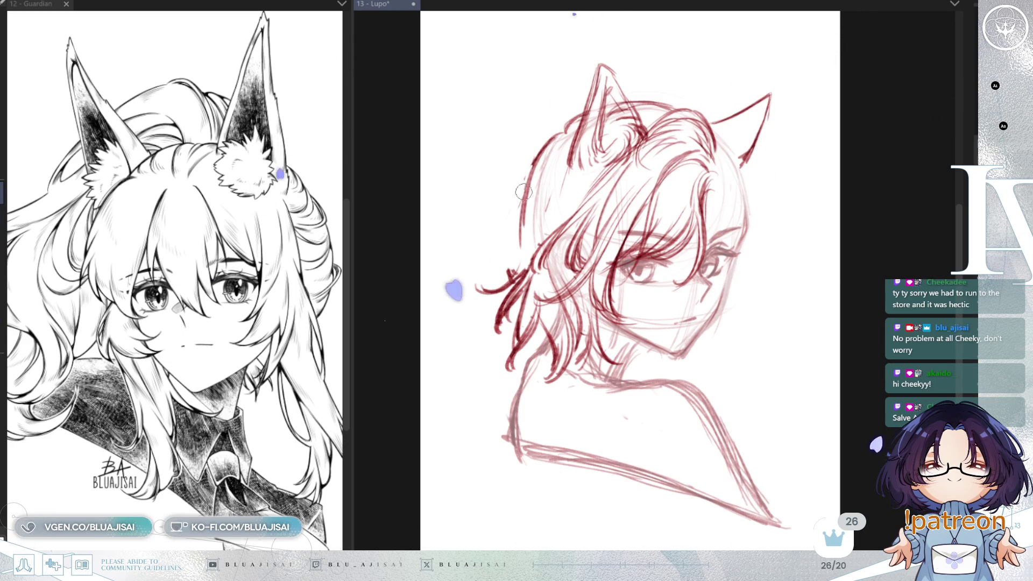
left_click_drag(538, 151, 513, 242)
key("ctrl+z")
left_click_drag(529, 199, 501, 263)
left_click_drag(557, 156, 523, 212)
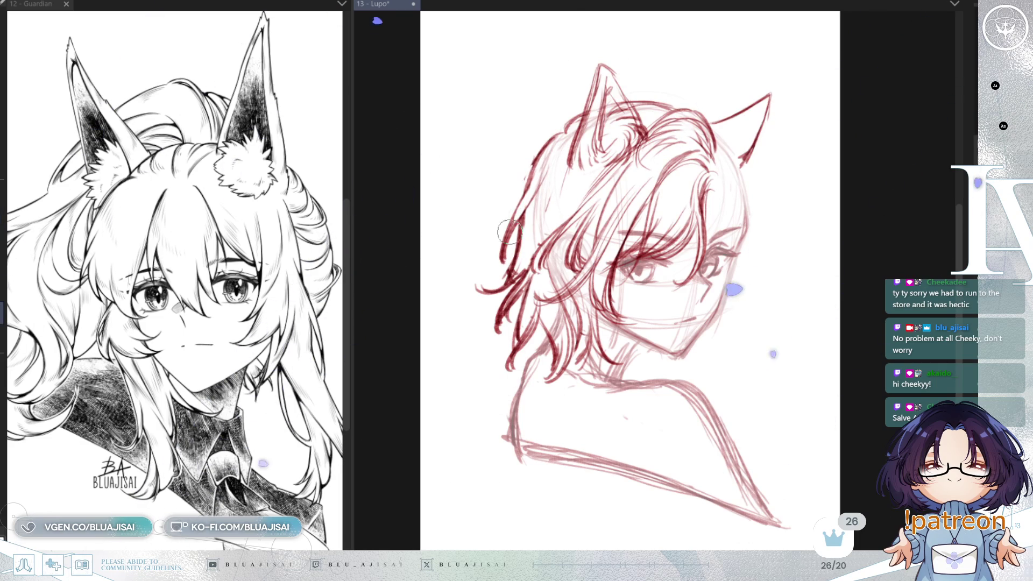
left_click_drag(539, 183, 509, 245)
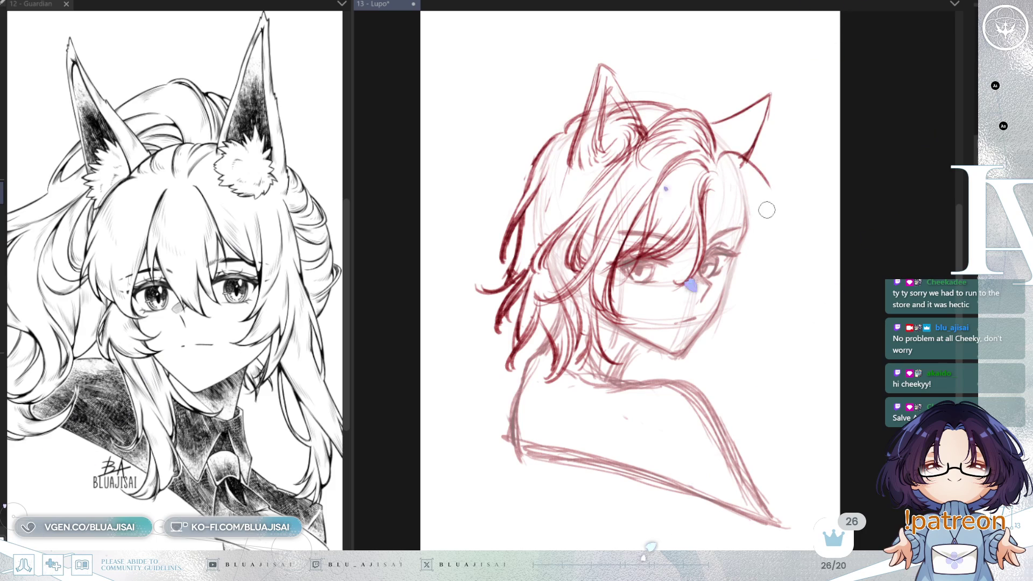
Step: Add a curl and a curving strand by the right ear, check it mirrored, and save
key("ctrl+z")
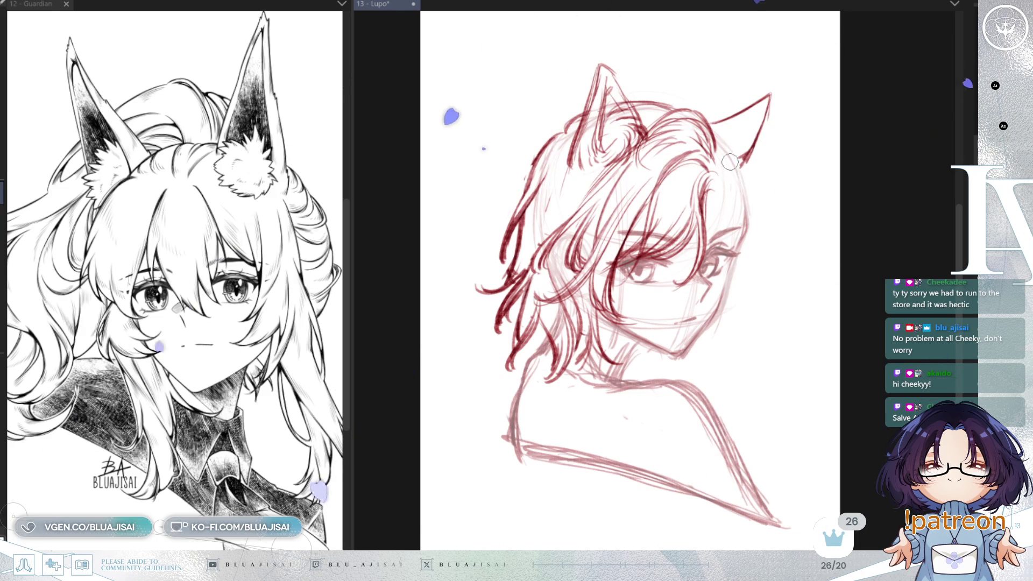
left_click_drag(718, 163, 763, 161)
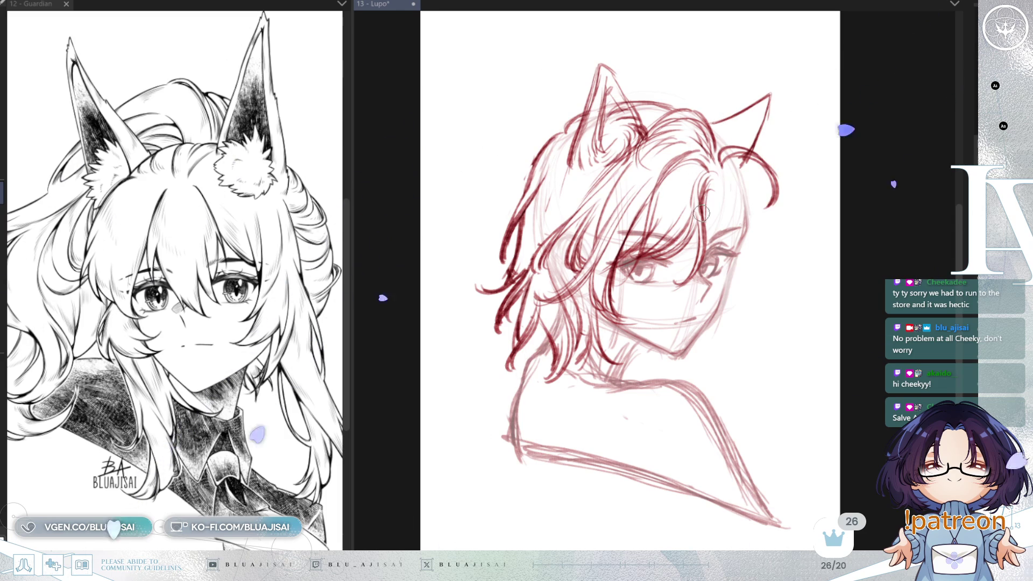
key("h")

◇ ◇ ◇ ◇ ◇ ◇ ◇

■ WHAT NEEDS TO BE DONE
Print the records exactly, every one. Leave out the pictures.

■ ANSWER TO THE PROBLEM
left_click_drag(538, 151, 513, 242)
key("ctrl+z")
left_click_drag(529, 199, 501, 263)
left_click_drag(557, 156, 523, 212)
left_click_drag(539, 183, 509, 245)
Step: Add a curl and a curving strand by the right ear, check it mirrored, and save
key("ctrl+z")
left_click_drag(718, 163, 763, 161)
key("h")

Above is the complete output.